### OBJETIVO 1
Transcreva integralmente o texto sobre as Alminhas, sem alterar uma única palavra ou sinal.

### TEXTO PARA LEITURA
Se for chamado a tormentos
Meu Jesus, - Bondade –
Infinda
Faz que seja nas
Alminhas
Da minha aldeia tão
linda.
......................................
Nem só na
Igreja se reza
Também vós sois
oratório,
Ó Alminhas do caminho,
À beira do Purgatório.
António
Correia de Oliveira
in,
Poema: “Alminhas”
INTRODUÇÃO
Chamamos “Alminhas” aos pequenos e singelos
oratórios de construção pétrea, alguns mais recentes, pintados de branco, como
marcos a bordejar os caminhos, normalmente abrigados em nichos, muitos deles
protegidos por grades de ferro, guardando no interior a coberto das canículas e das tempestades pequenas
pinturas alusivas às almas que aguardam a hora da redenção, tendo explícitas,
palavras piedosas num pedido de orações a todos os que passam junto delas.
Este tema de pura religiosidade popular que se
encontra inequivocamente expresso nas representações policromáticas do
Purgatório, não passou desapercebido ao
estro do mimoso Poeta que foi António Correia de Oliveira, como não passa – mas
sem manifestações de cunho literário – à maioria do povo, especialmente àquele
que se situa a norte do Rio Tejo, tendo este fenómeno religioso implantação de
relevo em toda a região da Beira-Serra, onde não há aldeia que não tenha as
suas “Alminhas”.
Causa próxima disto é o facto do tema ter
raízes fundas na alma do povo, de tal modo que ainda neste tempo se assiste um
pouco por todo o lado, quer à feitura destas modestas construções, quer à
reparação das mesmas, factos comprováveis que nos dão deste acontecimento
popular uma imagem da fé dos vivos ao orar pelos seus mortos, fazendo-o
convictamente.
Segundo uma crença muito antiga este hábito
é coevo das religiões anteriores ao próprio cristianismo, as quais
se pautavam já naqueles tempos distantes na crença da existência dum patamar intermédio entre o Inferno e o
Paraíso como um lugar destinado a receber os mortos e onde estes podiam ser
resgatados das suas culpas.

### OBJETIVO 2
Converta todas as linhas das entradas de dados armazenadas numa tabela Markdown com as colunas «N.º» e «Conteúdo», numerando as linhas e omitindo as que estão em branco. As imagens não devem constar da resposta.

Entradas de dados armazenadas
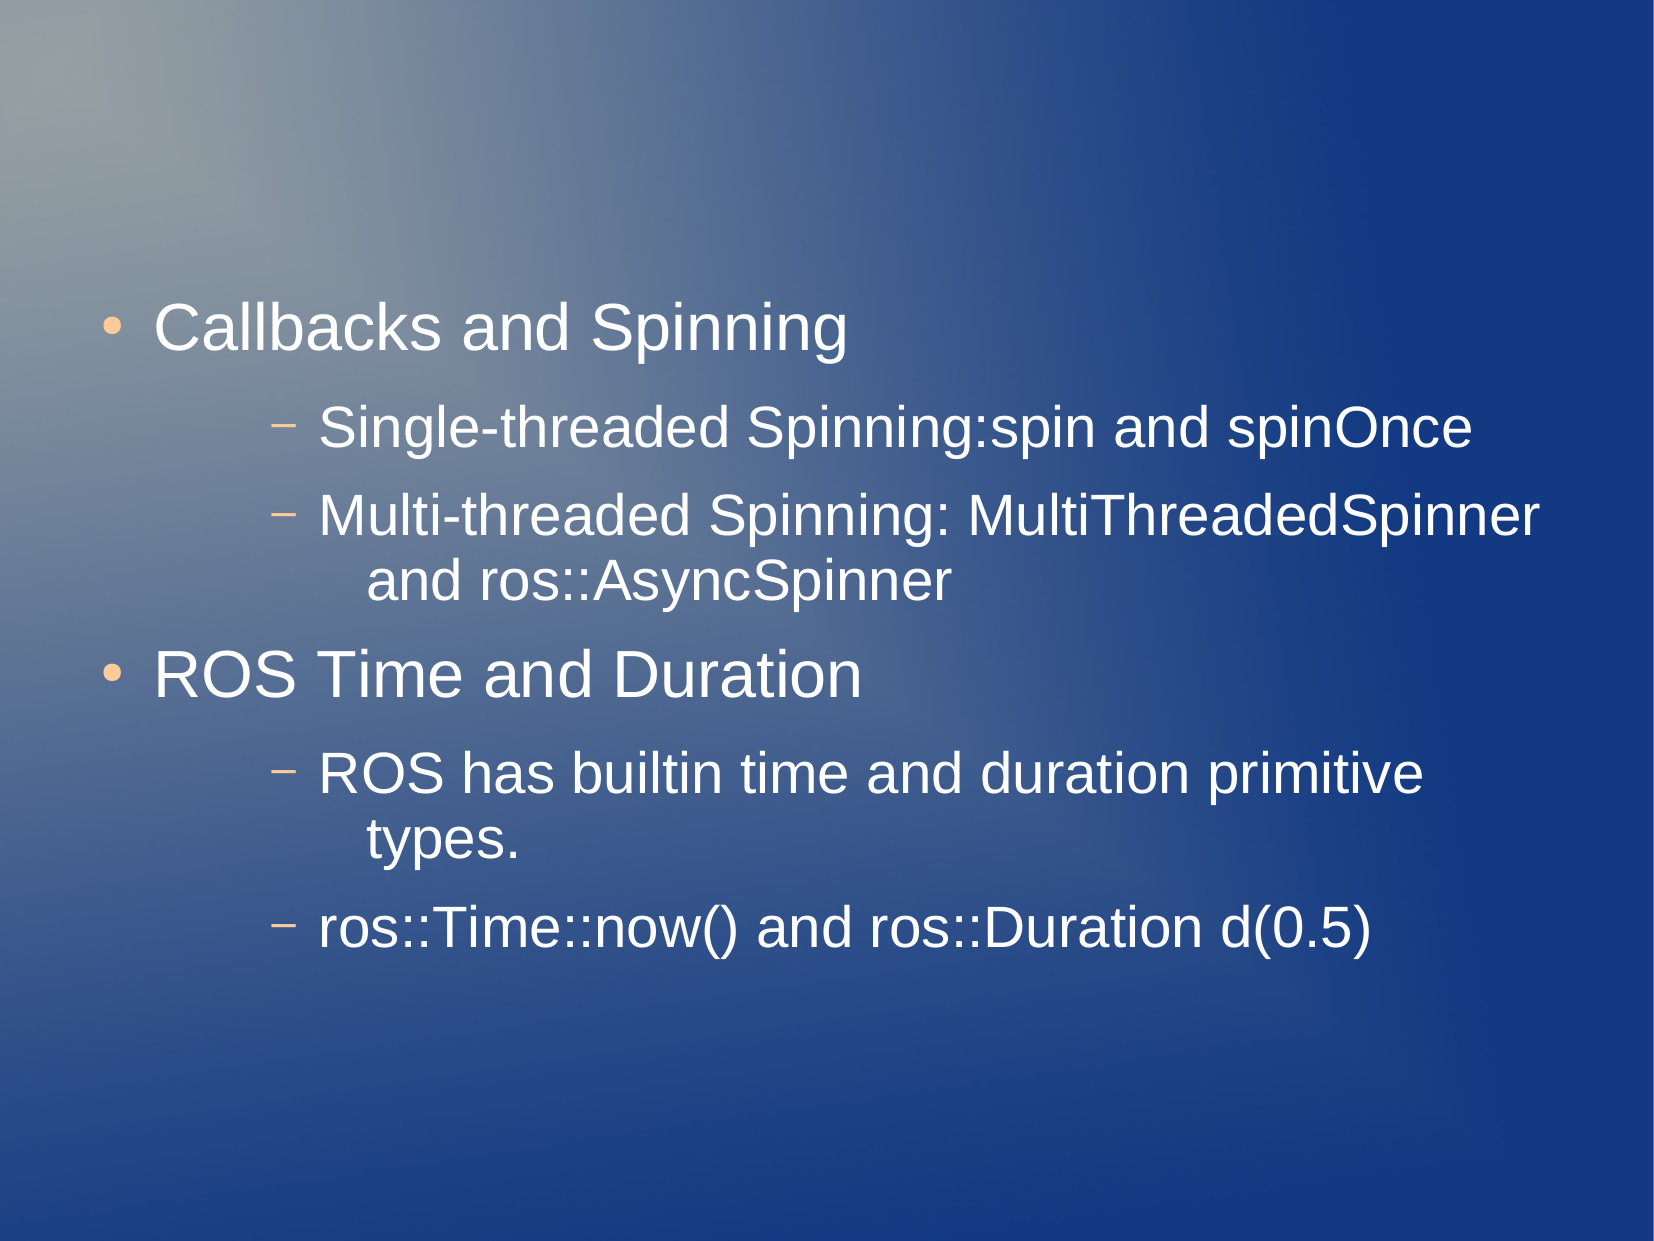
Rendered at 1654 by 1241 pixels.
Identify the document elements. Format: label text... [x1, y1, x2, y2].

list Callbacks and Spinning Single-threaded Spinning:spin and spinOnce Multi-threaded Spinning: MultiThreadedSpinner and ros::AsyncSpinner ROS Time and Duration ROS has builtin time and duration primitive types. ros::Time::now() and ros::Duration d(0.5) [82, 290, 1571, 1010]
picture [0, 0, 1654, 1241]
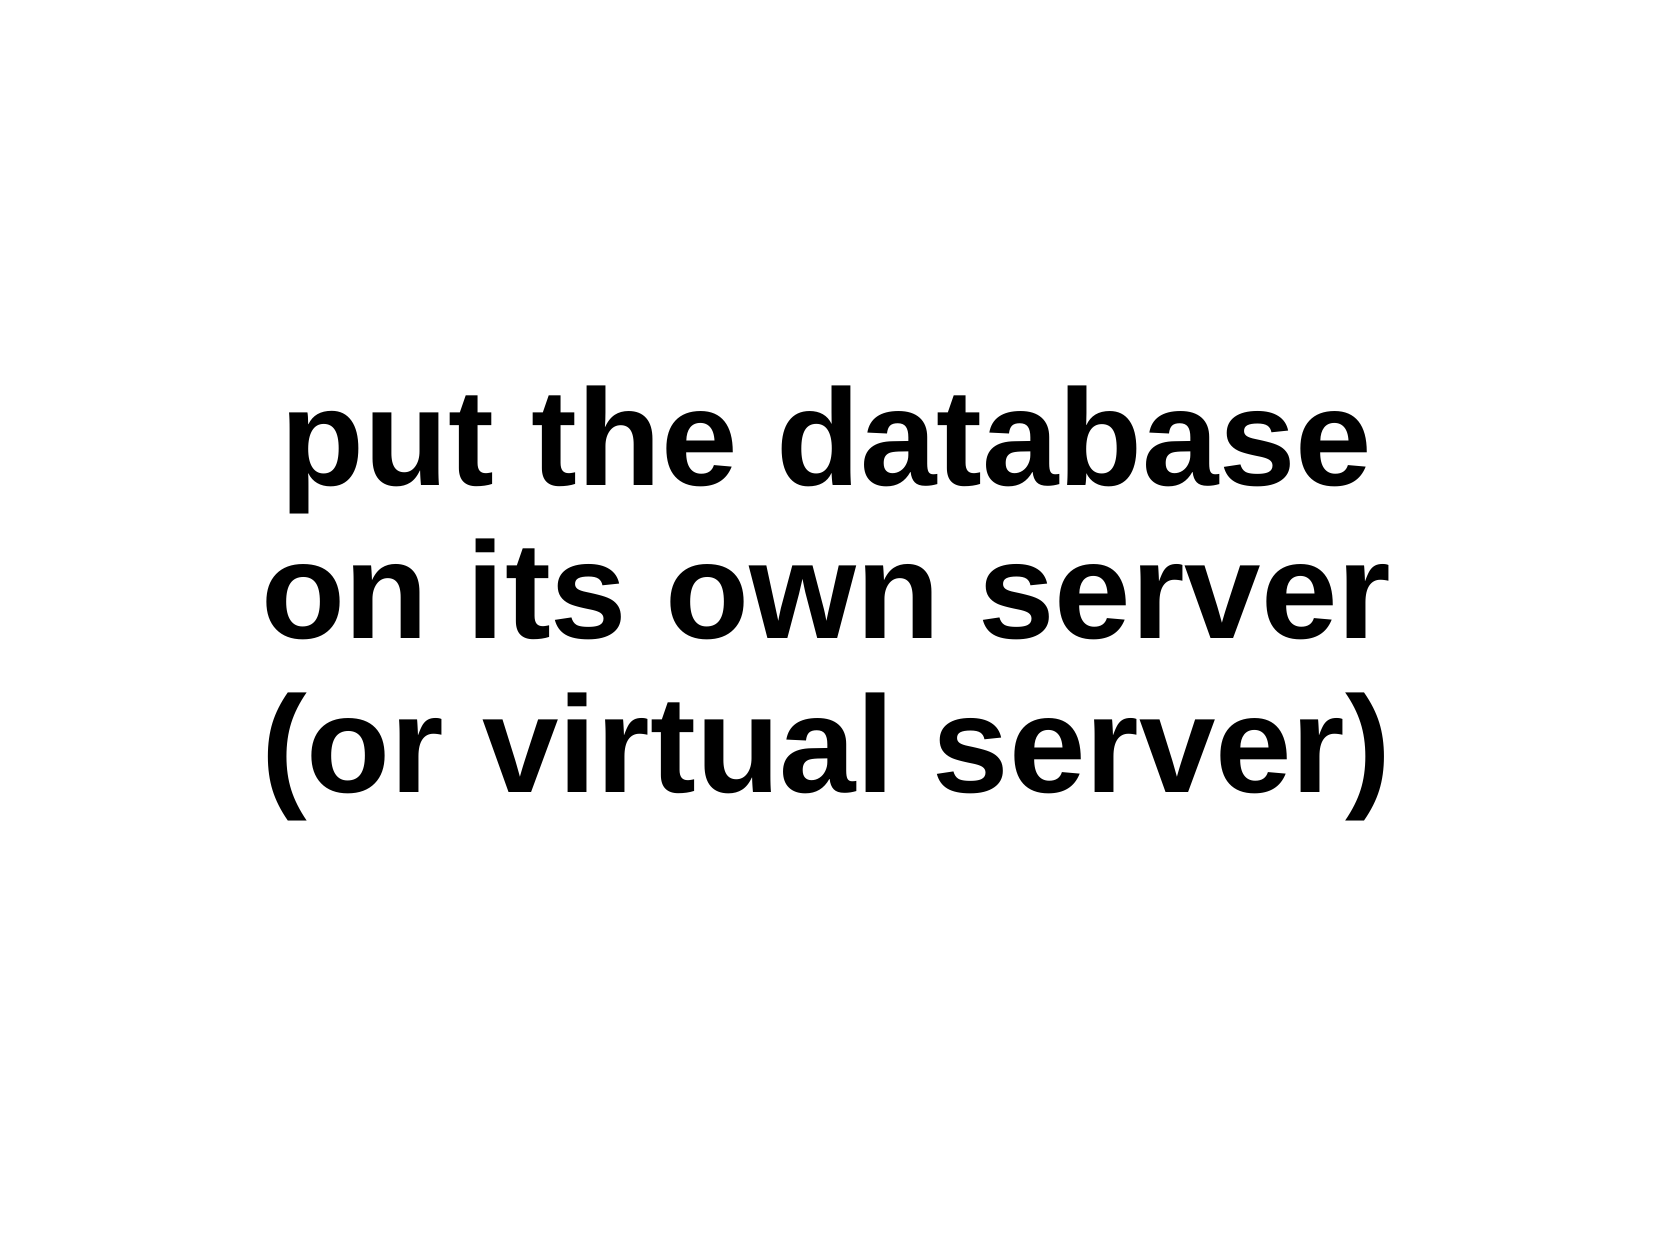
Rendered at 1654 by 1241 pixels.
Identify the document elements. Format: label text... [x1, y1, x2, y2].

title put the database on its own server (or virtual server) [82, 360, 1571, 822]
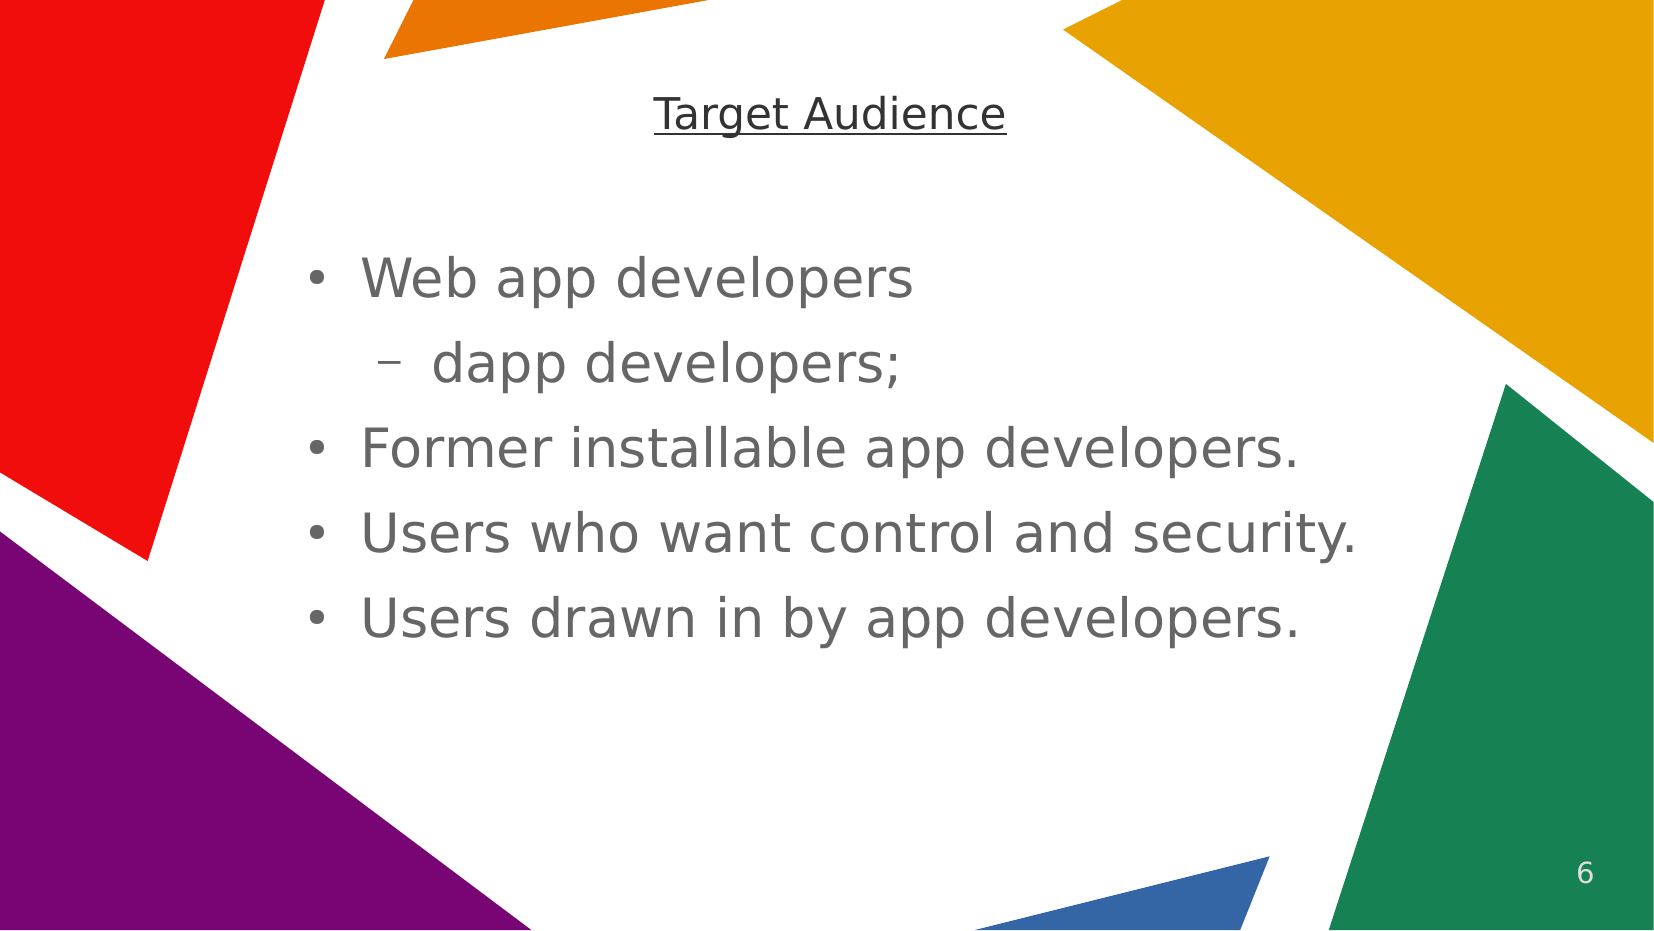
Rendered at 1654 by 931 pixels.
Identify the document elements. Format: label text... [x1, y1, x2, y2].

### RESPOSTA ESCRITA 1
Se for chamado a tormentos
Meu Jesus, - Bondade –
Infinda
Faz que seja nas
Alminhas
Da minha aldeia tão
linda.
......................................
Nem só na
Igreja se reza
Também vós sois
oratório,
Ó Alminhas do caminho,
À beira do Purgatório.
António
Correia de Oliveira
in,
Poema: “Alminhas”
INTRODUÇÃO
Chamamos “Alminhas” aos pequenos e singelos
oratórios de construção pétrea, alguns mais recentes, pintados de branco, como
marcos a bordejar os caminhos, normalmente abrigados em nichos, muitos deles
protegidos por grades de ferro, guardando no interior a coberto das canículas e das tempestades pequenas
pinturas alusivas às almas que aguardam a hora da redenção, tendo explícitas,
palavras piedosas num pedido de orações a todos os que passam junto delas.
Este tema de pura religiosidade popular que se
encontra inequivocamente expresso nas representações policromáticas do
Purgatório, não passou desapercebido ao
estro do mimoso Poeta que foi António Correia de Oliveira, como não passa – mas
sem manifestações de cunho literário – à maioria do povo, especialmente àquele
que se situa a norte do Rio Tejo, tendo este fenómeno religioso implantação de
relevo em toda a região da Beira-Serra, onde não há aldeia que não tenha as
suas “Alminhas”.
Causa próxima disto é o facto do tema ter
raízes fundas na alma do povo, de tal modo que ainda neste tempo se assiste um
pouco por todo o lado, quer à feitura destas modestas construções, quer à
reparação das mesmas, factos comprováveis que nos dão deste acontecimento
popular uma imagem da fé dos vivos ao orar pelos seus mortos, fazendo-o
convictamente.
Segundo uma crença muito antiga este hábito
é coevo das religiões anteriores ao próprio cristianismo, as quais
se pautavam já naqueles tempos distantes na crença da existência dum patamar intermédio entre o Inferno e o
Paraíso como um lugar destinado a receber os mortos e onde estes podiam ser
resgatados das suas culpas.

### RESPOSTA ESCRITA 2
| N.º | Conteúdo |
|---|---|
| 1 | Rendered at 1654 by 1241 pixels. |
| 2 | Identify the document elements. Format: label text... [x1, y1, x2, y2]. |
| 3 | list Callbacks and Spinning Single-threaded Spinning:spin and spinOnce Multi-threaded Spinning: MultiThreadedSpinner and ros::AsyncSpinner ROS Time and Duration ROS has builtin time and duration primitive types. ros::Time::now() and ros::Duration d(0.5) [82, 290, 1571, 1010] |
| 4 | picture [0, 0, 1654, 1241] |
| 5 | Rendered at 1654 by 1241 pixels. |
| 6 | Identify the document elements. Format: label text... [x1, y1, x2, y2]. |
| 7 | title put the database on its own server (or virtual server) [82, 360, 1571, 822] |
| 8 | Rendered at 1654 by 931 pixels. |
| 9 | Identify the document elements. Format: label text... [x1, y1, x2, y2]. |